Australia is on track to have the most segregated education system in the OECD: where a person lives is now second only to socioeconomic status as a determinant for success.
In order to bridge the education divide, Archer believes that Australia will need to radically lift access to learning opportunities in regions, supporting educators and other leaders to solve key local challenges to “build a culture of learning led from within our towns and communities. If we want to shift things we need a leap frog strategy founded in national ambition.
“We won’t win this battle with one-time national reforms on systemic issues, the answer is to go all in. The outcome we want most is that in regions, every person is engaged in education in some way.”
Building a life-long culture of learning in regional Australia is critical to not only bridging the educational divide but to the economic prosperity of regional Australia.

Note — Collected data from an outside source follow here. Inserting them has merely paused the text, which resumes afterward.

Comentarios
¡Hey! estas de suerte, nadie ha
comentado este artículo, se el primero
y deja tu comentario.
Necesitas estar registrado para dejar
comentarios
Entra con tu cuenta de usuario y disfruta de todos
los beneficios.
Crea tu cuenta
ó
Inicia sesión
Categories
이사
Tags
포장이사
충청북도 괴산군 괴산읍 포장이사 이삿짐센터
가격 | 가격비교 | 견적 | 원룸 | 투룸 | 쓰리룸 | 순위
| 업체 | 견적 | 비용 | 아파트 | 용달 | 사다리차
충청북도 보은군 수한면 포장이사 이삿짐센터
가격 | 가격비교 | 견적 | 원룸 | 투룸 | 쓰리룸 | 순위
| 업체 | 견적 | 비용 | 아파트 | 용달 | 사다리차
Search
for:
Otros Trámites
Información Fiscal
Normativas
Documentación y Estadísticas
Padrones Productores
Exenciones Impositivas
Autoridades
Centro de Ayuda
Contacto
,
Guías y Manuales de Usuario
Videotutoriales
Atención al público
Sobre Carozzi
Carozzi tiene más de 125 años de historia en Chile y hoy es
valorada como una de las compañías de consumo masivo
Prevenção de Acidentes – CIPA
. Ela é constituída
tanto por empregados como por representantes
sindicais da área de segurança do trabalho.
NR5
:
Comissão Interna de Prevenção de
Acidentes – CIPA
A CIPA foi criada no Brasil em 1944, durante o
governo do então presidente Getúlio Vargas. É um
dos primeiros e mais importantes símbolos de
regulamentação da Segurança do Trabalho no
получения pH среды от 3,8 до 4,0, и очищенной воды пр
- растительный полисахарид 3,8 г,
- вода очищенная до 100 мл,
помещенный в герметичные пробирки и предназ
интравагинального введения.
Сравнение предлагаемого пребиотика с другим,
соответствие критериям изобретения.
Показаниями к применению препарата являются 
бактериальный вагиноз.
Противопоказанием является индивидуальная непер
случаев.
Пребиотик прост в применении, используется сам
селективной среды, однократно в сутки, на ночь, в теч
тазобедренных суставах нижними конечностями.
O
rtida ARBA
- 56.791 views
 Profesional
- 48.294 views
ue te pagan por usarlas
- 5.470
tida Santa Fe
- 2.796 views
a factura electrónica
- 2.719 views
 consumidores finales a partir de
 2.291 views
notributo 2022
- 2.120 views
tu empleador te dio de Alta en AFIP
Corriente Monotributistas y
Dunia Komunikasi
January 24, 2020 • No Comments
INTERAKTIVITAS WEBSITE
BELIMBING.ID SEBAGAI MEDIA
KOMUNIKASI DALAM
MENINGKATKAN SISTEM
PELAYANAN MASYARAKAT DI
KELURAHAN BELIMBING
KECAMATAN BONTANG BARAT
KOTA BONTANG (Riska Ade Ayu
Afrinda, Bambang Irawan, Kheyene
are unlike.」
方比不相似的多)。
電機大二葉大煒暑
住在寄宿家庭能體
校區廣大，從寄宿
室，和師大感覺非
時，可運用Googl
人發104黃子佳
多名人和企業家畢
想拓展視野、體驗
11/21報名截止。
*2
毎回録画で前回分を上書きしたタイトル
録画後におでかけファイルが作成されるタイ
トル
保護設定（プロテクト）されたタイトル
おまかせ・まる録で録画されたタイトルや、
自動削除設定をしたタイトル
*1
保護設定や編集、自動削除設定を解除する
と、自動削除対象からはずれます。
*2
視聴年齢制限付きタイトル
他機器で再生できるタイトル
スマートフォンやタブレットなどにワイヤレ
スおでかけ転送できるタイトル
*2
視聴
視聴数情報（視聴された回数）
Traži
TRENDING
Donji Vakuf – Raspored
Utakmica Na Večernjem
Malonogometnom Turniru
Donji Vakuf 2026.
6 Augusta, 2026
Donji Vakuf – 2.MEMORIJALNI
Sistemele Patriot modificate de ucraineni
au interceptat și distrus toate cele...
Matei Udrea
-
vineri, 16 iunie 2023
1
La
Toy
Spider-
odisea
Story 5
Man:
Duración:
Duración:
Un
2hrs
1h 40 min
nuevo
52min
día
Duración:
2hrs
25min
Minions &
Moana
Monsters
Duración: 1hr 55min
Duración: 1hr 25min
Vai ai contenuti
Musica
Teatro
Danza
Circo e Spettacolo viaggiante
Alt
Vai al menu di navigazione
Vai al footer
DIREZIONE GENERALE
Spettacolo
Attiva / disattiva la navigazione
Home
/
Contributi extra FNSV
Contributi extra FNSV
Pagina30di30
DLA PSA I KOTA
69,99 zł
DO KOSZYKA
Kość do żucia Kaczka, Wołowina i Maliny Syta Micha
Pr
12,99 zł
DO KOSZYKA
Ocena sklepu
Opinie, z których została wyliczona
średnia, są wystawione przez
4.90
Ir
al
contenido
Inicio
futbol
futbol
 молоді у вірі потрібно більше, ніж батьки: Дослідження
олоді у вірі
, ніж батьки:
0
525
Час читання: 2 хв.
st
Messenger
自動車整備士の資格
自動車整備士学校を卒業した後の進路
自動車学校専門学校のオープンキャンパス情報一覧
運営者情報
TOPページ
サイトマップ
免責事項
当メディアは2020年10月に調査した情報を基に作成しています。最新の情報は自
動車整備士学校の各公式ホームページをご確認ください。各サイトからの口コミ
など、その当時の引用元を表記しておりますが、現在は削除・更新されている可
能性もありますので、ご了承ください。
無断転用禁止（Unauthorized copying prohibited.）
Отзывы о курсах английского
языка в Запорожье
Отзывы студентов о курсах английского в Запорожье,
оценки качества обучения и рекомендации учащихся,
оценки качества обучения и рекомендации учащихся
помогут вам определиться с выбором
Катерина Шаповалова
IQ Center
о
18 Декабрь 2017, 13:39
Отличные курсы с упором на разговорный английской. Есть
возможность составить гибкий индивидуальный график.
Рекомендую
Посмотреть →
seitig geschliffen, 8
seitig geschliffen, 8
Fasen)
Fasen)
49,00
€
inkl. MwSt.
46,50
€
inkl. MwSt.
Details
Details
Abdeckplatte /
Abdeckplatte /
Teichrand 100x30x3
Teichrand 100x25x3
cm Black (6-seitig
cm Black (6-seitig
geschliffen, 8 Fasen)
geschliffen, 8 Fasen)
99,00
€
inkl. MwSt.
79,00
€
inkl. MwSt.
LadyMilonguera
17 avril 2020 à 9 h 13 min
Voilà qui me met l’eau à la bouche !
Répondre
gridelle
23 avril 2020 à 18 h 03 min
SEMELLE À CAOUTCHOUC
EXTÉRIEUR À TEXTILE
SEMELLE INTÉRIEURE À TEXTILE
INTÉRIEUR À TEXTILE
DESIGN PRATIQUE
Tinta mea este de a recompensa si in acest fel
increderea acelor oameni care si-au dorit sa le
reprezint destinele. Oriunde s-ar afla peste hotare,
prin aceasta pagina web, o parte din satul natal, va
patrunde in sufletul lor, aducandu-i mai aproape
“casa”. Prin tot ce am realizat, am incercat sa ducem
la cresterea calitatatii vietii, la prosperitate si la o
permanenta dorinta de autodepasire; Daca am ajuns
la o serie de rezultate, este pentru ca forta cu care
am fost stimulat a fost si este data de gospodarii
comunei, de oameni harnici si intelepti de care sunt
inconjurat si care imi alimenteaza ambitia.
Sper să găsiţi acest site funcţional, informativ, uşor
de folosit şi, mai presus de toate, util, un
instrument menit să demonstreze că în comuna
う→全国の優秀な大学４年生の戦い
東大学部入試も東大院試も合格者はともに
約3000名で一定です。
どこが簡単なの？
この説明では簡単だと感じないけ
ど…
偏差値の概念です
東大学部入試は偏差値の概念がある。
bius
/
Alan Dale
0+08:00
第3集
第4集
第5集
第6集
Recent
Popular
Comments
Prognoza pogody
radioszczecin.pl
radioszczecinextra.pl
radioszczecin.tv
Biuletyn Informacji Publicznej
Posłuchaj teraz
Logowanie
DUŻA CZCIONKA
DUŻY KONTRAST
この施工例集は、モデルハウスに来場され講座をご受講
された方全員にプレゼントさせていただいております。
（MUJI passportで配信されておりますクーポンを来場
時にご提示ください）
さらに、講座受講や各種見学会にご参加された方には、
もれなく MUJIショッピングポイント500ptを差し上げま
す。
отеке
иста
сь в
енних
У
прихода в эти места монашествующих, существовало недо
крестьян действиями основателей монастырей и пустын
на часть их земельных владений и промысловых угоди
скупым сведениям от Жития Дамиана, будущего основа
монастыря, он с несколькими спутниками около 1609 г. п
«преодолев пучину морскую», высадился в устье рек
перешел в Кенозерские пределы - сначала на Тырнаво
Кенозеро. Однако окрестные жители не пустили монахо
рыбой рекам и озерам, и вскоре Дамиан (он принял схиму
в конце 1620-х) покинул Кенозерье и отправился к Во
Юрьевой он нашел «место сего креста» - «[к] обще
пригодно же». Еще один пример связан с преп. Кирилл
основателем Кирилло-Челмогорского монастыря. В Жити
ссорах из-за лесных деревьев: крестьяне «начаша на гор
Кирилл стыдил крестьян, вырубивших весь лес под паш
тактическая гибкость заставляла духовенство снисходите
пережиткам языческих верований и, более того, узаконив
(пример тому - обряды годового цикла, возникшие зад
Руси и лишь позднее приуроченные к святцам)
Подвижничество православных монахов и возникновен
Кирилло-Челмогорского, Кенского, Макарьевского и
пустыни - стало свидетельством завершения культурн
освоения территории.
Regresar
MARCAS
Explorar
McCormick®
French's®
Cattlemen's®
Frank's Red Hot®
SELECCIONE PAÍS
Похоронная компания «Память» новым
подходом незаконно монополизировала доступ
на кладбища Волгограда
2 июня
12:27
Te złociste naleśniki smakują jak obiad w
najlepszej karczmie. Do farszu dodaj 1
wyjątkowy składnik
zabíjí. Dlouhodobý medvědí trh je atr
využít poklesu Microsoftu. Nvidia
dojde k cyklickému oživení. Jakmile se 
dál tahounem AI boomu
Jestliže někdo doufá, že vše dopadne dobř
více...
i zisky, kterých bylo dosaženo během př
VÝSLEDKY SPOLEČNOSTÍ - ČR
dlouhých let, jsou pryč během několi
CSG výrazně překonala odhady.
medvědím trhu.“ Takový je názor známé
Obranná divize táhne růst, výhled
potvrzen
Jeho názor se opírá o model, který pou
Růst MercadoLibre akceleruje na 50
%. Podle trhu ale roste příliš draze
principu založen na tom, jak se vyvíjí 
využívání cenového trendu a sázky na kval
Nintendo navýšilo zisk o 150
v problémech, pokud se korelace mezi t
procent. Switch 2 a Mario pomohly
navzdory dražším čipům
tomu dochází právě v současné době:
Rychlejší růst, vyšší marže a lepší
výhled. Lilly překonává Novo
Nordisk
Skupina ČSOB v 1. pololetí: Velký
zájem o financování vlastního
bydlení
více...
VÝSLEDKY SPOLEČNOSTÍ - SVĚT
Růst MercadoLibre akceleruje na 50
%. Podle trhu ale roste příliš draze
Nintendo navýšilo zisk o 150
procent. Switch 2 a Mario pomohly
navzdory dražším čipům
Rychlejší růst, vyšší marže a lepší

Not only will investing in learning across the lifecycle build a more skilled and agile workforce, it is imperative to keeping up with technological change.
“Technology change and job mobility means the concept of one-time education completed early in life is fast becoming obsolete.
“Australia cannot afford a two-speed education system which compounds existing health, opportunity and income gaps in regional areas.”
The Regional Australia Institute’s [In]Sight-Human Capital Index, launched with Bendigo and Adelaide Bank on Tuesday, 28 March, looks at educational development across ages and stages on a region by region basis.
Key data from the Index shows that as it stands:
- Based on NAPLAN results, regional areas perform significantly lower than their metropolitan neighbours in both primary and secondary numeracy and literacy;
- The proportion of young regional Australians (aged 15-24) not engaged in either education or employment is 44% higher than metropolitan areas; and
- This divide carries through to post-secondary education too, with 9% fewer Australians in regional areas university qualified.
But it is not all bad news. Some regions preformed well in specific educational segments like primary numeracy and literacy and ‘learning or earning’. However while these regions performed highly against select indicators, against other measures they did not do so well.
“The diversity of regional strengths and weaknesses means that while our standard schools funding debate, VET or university reform options can contribute, on their own each will fail to solve the problem of the regional divide.”